The records are to be restated in their entirety, word for word.

Given information »
-.-.-

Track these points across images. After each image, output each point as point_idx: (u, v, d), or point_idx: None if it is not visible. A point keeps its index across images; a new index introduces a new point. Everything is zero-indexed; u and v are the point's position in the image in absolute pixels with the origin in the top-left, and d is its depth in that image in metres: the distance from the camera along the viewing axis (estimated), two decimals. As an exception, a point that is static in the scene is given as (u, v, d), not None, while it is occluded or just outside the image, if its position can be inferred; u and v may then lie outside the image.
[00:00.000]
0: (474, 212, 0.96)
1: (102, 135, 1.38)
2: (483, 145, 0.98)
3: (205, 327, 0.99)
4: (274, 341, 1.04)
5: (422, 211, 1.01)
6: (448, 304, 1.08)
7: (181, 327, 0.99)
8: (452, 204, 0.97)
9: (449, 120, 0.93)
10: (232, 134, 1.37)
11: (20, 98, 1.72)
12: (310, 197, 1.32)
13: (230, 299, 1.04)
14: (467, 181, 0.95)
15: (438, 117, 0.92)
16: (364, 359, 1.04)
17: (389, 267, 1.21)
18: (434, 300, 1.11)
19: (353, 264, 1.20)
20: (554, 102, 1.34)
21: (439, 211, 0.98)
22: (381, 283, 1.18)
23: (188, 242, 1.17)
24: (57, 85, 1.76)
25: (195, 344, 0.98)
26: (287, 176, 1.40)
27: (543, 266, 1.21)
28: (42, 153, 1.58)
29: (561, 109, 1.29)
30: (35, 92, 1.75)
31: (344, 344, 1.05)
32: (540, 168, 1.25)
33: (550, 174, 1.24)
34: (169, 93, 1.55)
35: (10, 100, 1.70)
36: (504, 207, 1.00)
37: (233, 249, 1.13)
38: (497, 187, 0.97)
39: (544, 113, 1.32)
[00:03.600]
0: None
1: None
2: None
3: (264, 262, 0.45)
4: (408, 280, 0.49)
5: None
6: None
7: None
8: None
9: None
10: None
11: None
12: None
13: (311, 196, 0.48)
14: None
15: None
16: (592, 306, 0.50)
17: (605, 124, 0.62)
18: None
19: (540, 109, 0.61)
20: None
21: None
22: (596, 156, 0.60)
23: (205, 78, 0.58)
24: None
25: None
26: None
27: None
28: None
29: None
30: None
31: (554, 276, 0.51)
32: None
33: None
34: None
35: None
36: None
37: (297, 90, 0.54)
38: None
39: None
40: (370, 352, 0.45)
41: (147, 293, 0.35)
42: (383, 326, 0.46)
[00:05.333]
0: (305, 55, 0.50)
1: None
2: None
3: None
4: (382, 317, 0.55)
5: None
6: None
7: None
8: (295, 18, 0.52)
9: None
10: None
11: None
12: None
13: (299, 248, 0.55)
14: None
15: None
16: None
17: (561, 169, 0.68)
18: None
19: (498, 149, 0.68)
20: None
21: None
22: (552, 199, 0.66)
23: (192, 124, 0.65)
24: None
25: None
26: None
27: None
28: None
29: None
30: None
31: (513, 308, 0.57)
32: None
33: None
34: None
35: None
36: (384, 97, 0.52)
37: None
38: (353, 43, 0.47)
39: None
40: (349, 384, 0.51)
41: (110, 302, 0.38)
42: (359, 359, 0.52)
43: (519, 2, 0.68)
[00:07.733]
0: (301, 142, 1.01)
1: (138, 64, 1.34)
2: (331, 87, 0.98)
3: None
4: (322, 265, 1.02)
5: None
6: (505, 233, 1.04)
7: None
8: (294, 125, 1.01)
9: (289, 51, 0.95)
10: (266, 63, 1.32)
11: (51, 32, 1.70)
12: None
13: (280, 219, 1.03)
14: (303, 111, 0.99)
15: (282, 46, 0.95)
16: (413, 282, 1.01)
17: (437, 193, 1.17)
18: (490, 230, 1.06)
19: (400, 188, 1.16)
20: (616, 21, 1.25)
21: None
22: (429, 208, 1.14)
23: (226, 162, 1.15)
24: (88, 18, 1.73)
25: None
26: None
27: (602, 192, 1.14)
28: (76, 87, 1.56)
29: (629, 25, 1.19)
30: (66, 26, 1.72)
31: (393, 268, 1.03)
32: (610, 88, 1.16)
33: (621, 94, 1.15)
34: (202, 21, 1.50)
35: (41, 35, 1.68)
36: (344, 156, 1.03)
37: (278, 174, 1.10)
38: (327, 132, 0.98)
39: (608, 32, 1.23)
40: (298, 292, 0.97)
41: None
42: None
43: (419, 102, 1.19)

-.-.-

Task answer »
Track these points across images. After each image, output each point as point_idx: (u, v, d), or point_idx: None if it is not visible. A point keeps its index across images; a new index introduces a new point. Everything is zero-indexed; u and v are the point's position in the image in absolute pixels with the origin in the top-left, and d is its depth in that image in metres: the distance from the camera along the viewing axis (estimated), two decimals. As an exception, a point that is static in the scene is given as (u, v, d), not None, while it is occluded or just outside the image, if its position can be inferred; u and v may then lie outside the image.
[00:00.000]
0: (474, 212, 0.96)
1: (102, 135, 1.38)
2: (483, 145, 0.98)
3: (205, 327, 0.99)
4: (274, 341, 1.04)
5: (422, 211, 1.01)
6: (448, 304, 1.08)
7: (181, 327, 0.99)
8: (452, 204, 0.97)
9: (449, 120, 0.93)
10: (232, 134, 1.37)
11: (20, 98, 1.72)
12: (310, 197, 1.32)
13: (230, 299, 1.04)
14: (467, 181, 0.95)
15: (438, 117, 0.92)
16: (364, 359, 1.04)
17: (389, 267, 1.21)
18: (434, 300, 1.11)
19: (353, 264, 1.20)
20: (554, 102, 1.34)
21: (439, 211, 0.98)
22: (381, 283, 1.18)
23: (188, 242, 1.17)
24: (57, 85, 1.76)
25: (195, 344, 0.98)
26: (287, 176, 1.40)
27: (543, 266, 1.21)
28: (42, 153, 1.58)
29: (561, 109, 1.29)
30: (35, 92, 1.75)
31: (344, 344, 1.05)
32: (540, 168, 1.25)
33: (550, 174, 1.24)
34: (169, 93, 1.55)
35: (10, 100, 1.70)
36: (504, 207, 1.00)
37: (233, 249, 1.13)
38: (497, 187, 0.97)
39: (544, 113, 1.32)
[00:03.600]
0: None
1: None
2: None
3: (264, 262, 0.45)
4: (408, 280, 0.49)
5: None
6: None
7: None
8: None
9: None
10: None
11: None
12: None
13: (311, 196, 0.48)
14: None
15: None
16: (592, 306, 0.50)
17: (605, 124, 0.62)
18: None
19: (540, 109, 0.61)
20: None
21: None
22: (596, 156, 0.60)
23: (205, 78, 0.58)
24: None
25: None
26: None
27: None
28: None
29: None
30: None
31: (554, 276, 0.51)
32: None
33: None
34: None
35: None
36: None
37: (297, 90, 0.54)
38: None
39: None
40: (370, 352, 0.45)
41: (147, 293, 0.35)
42: (383, 326, 0.46)
[00:05.333]
0: (305, 55, 0.50)
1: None
2: None
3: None
4: (382, 317, 0.55)
5: None
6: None
7: None
8: (295, 18, 0.52)
9: None
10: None
11: None
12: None
13: (299, 248, 0.55)
14: None
15: None
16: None
17: (561, 169, 0.68)
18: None
19: (498, 149, 0.68)
20: None
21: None
22: (552, 199, 0.66)
23: (192, 124, 0.65)
24: None
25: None
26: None
27: None
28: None
29: None
30: None
31: (513, 308, 0.57)
32: None
33: None
34: None
35: None
36: (384, 97, 0.52)
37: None
38: (353, 43, 0.47)
39: None
40: (349, 384, 0.51)
41: (110, 302, 0.38)
42: (359, 359, 0.52)
43: (519, 2, 0.68)
[00:07.733]
0: (301, 142, 1.01)
1: (138, 64, 1.34)
2: (331, 87, 0.98)
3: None
4: (322, 265, 1.02)
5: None
6: (505, 233, 1.04)
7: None
8: (294, 125, 1.01)
9: (289, 51, 0.95)
10: (266, 63, 1.32)
11: (51, 32, 1.70)
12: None
13: (280, 219, 1.03)
14: (303, 111, 0.99)
15: (282, 46, 0.95)
16: (413, 282, 1.01)
17: (437, 193, 1.17)
18: (490, 230, 1.06)
19: (400, 188, 1.16)
20: (616, 21, 1.25)
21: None
22: (429, 208, 1.14)
23: (226, 162, 1.15)
24: (88, 18, 1.73)
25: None
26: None
27: (602, 192, 1.14)
28: (76, 87, 1.56)
29: (629, 25, 1.19)
30: (66, 26, 1.72)
31: (393, 268, 1.03)
32: (610, 88, 1.16)
33: (621, 94, 1.15)
34: (202, 21, 1.50)
35: (41, 35, 1.68)
36: (344, 156, 1.03)
37: (278, 174, 1.10)
38: (327, 132, 0.98)
39: (608, 32, 1.23)
40: (298, 292, 0.97)
41: None
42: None
43: (419, 102, 1.19)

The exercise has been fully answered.